[PROVIDED RECORDS — start]

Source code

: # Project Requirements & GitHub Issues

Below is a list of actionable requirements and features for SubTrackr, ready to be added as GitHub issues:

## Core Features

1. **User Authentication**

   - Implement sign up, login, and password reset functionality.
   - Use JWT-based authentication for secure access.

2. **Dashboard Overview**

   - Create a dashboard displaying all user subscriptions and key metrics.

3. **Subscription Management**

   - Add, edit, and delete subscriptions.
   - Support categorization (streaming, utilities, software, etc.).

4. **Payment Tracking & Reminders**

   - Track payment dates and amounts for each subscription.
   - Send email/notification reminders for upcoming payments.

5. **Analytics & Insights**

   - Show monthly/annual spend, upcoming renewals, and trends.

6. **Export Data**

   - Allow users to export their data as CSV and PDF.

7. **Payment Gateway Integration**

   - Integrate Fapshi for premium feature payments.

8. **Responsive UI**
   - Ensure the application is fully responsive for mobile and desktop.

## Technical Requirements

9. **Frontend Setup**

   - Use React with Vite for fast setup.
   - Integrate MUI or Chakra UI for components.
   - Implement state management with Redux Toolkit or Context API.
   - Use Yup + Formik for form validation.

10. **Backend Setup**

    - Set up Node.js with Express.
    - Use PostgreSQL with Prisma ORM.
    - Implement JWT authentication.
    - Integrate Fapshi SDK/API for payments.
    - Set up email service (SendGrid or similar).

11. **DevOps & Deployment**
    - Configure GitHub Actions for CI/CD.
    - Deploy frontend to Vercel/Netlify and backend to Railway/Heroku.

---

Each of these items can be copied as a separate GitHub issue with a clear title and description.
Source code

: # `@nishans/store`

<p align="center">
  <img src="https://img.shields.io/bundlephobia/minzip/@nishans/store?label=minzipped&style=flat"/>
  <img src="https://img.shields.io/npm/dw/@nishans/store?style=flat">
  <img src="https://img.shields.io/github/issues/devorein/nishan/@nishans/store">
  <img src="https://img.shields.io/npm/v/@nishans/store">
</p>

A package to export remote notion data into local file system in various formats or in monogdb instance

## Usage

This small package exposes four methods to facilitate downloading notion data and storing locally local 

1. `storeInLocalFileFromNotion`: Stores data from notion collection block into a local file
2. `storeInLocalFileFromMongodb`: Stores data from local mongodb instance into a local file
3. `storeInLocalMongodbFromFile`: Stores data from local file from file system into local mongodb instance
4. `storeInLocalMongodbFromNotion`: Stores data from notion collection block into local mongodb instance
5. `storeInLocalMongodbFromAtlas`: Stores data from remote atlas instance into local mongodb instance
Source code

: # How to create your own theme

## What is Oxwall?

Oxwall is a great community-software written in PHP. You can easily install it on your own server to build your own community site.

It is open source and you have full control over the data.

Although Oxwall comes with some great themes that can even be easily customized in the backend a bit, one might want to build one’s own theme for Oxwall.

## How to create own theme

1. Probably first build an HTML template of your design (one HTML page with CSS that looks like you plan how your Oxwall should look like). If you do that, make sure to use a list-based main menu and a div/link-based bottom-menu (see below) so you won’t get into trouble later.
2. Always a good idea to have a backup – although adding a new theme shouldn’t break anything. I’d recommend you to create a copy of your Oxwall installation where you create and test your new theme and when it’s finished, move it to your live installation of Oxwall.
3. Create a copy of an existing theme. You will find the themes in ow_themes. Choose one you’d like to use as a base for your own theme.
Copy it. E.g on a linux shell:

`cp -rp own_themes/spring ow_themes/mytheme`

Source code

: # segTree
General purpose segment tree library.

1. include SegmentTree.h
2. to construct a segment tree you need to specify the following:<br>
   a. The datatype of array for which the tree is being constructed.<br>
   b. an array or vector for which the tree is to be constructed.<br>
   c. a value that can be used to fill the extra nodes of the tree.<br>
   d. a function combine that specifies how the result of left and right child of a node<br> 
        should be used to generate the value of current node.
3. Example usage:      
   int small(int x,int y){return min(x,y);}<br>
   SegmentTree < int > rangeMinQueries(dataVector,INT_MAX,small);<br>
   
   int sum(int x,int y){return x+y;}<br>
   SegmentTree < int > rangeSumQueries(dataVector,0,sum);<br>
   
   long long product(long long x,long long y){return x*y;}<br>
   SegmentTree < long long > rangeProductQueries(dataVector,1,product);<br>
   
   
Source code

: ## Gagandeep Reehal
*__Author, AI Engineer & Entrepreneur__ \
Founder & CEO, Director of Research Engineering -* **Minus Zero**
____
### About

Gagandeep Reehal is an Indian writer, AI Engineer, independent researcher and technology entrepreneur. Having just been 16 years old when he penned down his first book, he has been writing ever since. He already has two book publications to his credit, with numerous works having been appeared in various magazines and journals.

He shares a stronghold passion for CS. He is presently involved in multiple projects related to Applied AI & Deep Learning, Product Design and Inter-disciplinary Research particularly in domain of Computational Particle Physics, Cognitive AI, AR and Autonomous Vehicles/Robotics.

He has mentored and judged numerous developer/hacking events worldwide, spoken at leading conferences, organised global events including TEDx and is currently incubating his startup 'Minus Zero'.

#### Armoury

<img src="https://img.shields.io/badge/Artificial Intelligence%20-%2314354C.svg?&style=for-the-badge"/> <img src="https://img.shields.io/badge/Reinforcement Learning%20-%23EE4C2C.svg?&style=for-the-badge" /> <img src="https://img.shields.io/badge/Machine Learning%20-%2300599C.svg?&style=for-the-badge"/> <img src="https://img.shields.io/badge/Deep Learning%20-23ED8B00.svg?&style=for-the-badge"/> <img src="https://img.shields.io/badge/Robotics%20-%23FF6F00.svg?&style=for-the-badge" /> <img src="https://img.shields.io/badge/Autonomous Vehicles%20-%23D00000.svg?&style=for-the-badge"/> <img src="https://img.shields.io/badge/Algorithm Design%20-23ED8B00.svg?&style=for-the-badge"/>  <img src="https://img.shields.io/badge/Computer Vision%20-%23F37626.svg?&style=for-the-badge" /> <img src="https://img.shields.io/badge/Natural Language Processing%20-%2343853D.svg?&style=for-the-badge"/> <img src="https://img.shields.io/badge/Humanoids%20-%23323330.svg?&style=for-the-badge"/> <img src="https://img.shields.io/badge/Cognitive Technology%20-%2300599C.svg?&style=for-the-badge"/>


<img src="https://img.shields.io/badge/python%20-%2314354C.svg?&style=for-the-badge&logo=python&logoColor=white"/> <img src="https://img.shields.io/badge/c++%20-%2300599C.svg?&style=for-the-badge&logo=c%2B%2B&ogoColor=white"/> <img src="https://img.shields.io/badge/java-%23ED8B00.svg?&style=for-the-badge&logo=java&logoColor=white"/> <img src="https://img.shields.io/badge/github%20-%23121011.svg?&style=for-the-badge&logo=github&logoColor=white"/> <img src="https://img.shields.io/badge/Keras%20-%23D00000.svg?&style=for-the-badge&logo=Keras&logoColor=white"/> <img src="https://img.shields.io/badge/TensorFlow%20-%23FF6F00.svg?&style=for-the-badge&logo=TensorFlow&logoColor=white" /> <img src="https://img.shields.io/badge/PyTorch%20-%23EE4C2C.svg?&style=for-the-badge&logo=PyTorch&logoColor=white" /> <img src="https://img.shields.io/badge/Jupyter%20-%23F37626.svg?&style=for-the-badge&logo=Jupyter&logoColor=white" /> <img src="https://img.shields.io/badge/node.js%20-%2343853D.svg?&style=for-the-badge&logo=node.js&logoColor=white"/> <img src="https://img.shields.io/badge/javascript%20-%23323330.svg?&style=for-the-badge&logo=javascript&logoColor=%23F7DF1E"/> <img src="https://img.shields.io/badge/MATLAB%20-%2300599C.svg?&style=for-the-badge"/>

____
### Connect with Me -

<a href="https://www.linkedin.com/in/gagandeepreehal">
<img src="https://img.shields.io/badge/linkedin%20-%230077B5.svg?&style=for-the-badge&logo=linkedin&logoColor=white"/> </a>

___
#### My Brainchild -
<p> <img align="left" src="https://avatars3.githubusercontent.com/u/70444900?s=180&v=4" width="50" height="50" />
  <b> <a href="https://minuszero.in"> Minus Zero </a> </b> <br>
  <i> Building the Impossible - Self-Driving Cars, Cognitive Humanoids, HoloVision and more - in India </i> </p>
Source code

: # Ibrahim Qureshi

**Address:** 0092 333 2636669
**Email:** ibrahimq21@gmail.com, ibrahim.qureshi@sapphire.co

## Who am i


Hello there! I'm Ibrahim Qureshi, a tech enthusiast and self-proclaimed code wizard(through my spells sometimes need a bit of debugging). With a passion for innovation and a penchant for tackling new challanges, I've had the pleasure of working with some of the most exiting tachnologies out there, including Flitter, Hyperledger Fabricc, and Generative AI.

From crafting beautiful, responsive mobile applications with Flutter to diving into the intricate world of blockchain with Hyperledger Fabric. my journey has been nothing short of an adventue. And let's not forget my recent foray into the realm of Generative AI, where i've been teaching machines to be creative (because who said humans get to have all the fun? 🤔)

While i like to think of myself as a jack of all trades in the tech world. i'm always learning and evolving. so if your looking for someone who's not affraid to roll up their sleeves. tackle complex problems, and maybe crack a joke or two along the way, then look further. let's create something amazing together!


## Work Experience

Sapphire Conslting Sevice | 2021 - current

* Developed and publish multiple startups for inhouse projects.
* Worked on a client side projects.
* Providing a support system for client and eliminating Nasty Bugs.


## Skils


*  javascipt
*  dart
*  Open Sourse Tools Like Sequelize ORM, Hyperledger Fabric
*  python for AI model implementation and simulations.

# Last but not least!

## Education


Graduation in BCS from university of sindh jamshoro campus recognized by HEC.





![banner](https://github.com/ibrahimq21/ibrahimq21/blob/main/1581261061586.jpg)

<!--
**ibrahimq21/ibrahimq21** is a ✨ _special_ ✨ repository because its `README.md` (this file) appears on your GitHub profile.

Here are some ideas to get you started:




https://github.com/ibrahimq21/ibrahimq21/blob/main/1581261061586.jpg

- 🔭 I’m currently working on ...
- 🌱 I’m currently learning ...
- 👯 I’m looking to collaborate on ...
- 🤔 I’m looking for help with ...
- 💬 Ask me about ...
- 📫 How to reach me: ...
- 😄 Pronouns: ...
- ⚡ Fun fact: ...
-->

[PROVIDED RECORDS — finish]

*WHAT YOU HAVE TO DO*.
Please reproduce the material above verbatim, everything from its very first line down to and including the line containing "- Allow users".

*EXERCISE SOLUTION*.
Source code

: # Project Requirements & GitHub Issues

Below is a list of actionable requirements and features for SubTrackr, ready to be added as GitHub issues:

## Core Features

1. **User Authentication**

   - Implement sign up, login, and password reset functionality.
   - Use JWT-based authentication for secure access.

2. **Dashboard Overview**

   - Create a dashboard displaying all user subscriptions and key metrics.

3. **Subscription Management**

   - Add, edit, and delete subscriptions.
   - Support categorization (streaming, utilities, software, etc.).

4. **Payment Tracking & Reminders**

   - Track payment dates and amounts for each subscription.
   - Send email/notification reminders for upcoming payments.

5. **Analytics & Insights**

   - Show monthly/annual spend, upcoming renewals, and trends.

6. **Export Data**

   - Allow users to export their data as CSV and PDF.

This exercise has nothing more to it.